We considered it briefly, but decided to instead help her structure her time and help her study the material as she built up the skill set to handle her nemesis. We made suggestions, and let her suffer the consequences when she failed to take them and faced the aftermath.
It was touch and go at first, but she rose to the occasion. She put in hours until she was up to speed on her assignments (the workload from this single class exceeded the combined homework burden from all of her other classes ). She went to after school hours, where she witnessed a gentler side to the abrasive classroom personality.
Most importantly, the drive to succeed came from within her. For a kids who had been able to cruise on her academic reputation in her final year of elementary school, humility was a hard lesson to accept. We framed her initial difficulty in terms of growth mindset - it was a question of persistence and practice, not innate ability.
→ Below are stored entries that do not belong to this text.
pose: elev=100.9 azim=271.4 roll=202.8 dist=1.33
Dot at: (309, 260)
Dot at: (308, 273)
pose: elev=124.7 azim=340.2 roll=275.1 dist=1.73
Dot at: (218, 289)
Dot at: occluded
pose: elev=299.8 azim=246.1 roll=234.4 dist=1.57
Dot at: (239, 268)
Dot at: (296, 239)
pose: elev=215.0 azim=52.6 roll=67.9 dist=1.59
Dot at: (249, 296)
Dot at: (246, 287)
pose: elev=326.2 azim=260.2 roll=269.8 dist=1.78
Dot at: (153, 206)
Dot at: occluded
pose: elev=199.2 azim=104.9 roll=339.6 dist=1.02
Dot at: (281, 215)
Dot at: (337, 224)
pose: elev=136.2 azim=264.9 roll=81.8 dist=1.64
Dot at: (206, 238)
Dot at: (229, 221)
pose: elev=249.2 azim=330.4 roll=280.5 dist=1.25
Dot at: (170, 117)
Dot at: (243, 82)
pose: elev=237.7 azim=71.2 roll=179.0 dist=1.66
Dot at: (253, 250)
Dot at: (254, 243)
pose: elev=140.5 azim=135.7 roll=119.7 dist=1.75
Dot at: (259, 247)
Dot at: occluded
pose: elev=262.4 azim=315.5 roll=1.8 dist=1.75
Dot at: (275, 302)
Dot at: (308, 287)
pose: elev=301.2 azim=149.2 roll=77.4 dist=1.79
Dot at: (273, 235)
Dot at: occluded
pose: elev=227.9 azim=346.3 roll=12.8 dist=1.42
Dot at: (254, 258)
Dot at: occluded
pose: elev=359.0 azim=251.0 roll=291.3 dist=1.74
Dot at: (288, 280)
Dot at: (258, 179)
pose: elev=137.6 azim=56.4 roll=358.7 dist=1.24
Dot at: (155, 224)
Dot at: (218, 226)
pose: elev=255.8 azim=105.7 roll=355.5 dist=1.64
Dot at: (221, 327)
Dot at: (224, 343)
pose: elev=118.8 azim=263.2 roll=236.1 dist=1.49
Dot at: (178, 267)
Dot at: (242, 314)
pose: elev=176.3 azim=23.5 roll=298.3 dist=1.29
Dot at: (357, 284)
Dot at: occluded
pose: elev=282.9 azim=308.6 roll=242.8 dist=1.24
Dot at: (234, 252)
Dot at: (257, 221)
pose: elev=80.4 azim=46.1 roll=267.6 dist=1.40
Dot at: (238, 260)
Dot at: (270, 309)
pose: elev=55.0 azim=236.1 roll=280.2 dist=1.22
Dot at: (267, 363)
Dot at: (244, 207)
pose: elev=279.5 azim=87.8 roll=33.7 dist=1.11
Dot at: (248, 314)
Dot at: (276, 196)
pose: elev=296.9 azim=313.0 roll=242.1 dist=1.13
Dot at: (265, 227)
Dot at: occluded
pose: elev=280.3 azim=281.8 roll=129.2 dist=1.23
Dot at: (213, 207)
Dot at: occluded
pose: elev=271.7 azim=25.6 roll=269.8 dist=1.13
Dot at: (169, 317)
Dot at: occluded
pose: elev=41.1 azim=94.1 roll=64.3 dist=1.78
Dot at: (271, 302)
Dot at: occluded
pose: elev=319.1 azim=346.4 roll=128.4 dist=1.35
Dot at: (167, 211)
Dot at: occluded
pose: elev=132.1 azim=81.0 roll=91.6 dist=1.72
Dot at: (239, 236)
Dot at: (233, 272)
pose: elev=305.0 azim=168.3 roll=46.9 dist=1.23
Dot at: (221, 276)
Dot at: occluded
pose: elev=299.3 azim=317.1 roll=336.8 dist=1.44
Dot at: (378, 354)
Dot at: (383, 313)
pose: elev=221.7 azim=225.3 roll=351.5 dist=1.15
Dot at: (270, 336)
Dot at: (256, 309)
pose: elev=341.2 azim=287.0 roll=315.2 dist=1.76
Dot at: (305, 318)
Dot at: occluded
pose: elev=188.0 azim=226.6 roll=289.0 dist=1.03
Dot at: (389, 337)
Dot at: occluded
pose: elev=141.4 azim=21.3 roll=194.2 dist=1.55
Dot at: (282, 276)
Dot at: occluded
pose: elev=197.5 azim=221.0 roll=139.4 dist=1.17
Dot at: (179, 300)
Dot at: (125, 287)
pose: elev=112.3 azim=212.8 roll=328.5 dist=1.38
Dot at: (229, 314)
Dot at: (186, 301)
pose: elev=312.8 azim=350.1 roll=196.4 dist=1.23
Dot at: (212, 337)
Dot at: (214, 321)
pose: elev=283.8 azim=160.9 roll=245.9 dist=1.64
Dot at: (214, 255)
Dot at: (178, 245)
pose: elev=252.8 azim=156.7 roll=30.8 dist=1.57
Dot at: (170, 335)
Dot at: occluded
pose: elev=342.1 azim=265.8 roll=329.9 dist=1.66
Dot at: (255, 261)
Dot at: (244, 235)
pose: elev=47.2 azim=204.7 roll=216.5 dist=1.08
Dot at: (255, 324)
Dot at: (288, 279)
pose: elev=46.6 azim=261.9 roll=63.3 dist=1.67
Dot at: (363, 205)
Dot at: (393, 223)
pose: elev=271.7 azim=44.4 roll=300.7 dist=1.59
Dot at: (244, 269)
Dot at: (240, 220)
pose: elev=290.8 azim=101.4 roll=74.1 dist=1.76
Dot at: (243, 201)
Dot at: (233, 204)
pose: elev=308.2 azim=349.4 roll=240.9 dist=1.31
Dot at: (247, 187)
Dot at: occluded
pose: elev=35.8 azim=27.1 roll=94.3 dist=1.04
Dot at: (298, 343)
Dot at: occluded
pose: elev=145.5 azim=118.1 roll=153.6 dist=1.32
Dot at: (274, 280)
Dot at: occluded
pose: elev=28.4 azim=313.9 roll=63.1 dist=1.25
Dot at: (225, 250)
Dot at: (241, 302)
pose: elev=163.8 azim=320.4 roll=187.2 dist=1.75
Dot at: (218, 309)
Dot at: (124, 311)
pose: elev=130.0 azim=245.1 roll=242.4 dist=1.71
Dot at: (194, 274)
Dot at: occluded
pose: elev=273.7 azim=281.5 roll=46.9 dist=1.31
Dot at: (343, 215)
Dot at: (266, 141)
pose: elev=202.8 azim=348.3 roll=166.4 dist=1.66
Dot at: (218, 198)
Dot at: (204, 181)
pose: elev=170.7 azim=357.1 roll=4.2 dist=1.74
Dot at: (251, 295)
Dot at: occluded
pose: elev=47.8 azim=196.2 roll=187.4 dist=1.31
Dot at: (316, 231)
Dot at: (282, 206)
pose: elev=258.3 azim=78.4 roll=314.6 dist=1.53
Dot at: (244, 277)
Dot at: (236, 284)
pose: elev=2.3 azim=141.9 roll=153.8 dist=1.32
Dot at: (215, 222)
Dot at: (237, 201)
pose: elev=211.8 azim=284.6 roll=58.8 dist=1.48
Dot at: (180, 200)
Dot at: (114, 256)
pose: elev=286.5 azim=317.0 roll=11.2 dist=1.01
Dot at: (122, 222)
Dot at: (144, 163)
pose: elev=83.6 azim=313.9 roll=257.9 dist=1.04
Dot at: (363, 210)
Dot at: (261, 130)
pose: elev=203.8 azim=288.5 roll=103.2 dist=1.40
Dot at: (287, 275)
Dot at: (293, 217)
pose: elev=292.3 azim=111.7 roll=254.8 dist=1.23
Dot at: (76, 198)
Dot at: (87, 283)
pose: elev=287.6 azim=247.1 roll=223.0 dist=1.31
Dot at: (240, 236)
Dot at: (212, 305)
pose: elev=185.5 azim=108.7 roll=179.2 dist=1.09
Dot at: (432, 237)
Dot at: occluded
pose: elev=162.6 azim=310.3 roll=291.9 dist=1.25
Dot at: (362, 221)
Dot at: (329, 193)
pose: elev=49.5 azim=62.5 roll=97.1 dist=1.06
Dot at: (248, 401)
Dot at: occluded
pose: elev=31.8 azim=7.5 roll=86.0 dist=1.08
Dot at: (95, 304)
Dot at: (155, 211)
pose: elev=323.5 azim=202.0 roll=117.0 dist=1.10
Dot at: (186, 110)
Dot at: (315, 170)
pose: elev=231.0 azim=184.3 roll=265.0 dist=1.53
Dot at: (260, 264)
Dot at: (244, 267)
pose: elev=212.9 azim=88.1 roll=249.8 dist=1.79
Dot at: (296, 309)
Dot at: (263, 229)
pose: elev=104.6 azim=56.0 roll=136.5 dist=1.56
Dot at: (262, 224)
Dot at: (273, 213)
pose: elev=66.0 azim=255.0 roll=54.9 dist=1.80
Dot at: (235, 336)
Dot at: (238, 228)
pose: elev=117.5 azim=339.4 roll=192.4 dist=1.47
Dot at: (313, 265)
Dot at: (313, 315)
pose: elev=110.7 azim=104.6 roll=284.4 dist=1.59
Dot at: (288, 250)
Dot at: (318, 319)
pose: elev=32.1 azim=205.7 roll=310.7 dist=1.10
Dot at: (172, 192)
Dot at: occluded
Our family narrative is that there will always be smarter people in any classroom who are quicker to grasp ideas and intuit logic; our unfair advantage is our work ethic.
This past quarter was the hardest fought academic battle my daughter has fought to date. I'm proud to say she learned that she, too, possessed this family superpower.
It toughened her up and taught her grit.
It unleashed an internal drive that blew us all away.
I'm not fond of petty tyrants, and dealing with them is an unpleasant fact of life.
But I'm grateful that my kid could take a lousy experience and transform it into an opportunity for growth.